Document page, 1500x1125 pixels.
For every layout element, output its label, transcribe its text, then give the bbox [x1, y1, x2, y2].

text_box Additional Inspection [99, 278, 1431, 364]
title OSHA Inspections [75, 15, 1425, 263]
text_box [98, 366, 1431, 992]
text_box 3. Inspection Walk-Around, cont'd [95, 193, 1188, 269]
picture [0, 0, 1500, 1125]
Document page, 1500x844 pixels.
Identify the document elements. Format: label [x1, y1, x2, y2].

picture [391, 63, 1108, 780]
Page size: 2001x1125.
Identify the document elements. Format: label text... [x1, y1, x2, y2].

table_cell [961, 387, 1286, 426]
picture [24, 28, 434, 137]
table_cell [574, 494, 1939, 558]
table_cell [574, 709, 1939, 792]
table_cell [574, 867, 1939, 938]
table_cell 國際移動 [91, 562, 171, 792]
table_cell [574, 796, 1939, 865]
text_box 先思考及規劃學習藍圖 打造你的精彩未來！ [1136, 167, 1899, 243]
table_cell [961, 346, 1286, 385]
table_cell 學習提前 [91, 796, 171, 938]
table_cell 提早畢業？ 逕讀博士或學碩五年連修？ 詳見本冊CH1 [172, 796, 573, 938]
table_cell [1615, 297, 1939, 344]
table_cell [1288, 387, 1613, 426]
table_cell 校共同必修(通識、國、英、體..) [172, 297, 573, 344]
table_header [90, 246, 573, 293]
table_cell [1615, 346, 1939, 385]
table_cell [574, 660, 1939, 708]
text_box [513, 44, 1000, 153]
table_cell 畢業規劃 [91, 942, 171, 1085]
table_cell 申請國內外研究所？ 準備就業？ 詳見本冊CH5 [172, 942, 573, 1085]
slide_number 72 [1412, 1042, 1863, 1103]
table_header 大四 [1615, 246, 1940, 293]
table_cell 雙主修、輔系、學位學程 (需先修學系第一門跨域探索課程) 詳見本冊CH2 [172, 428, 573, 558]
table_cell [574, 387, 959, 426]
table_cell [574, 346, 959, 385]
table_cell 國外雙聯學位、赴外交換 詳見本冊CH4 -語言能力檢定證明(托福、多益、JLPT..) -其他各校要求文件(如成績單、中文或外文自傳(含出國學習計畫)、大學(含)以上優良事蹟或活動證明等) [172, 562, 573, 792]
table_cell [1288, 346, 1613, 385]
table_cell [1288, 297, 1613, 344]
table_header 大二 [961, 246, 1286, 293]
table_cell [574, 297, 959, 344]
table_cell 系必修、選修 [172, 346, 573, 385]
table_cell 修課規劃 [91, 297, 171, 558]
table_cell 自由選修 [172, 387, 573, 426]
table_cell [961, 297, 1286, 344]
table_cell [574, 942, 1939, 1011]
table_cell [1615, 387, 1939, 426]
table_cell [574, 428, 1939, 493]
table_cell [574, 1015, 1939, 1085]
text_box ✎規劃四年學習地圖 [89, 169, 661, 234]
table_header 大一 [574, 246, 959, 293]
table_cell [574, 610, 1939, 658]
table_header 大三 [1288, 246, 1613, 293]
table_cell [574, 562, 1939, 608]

━━━━

## TASK ITEM
Pick every line from the listing holding the string "pixels", and copy it.

## WRITTEN REPLY
Document page, 1500x1125 pixels.
Document page, 1500x844 pixels.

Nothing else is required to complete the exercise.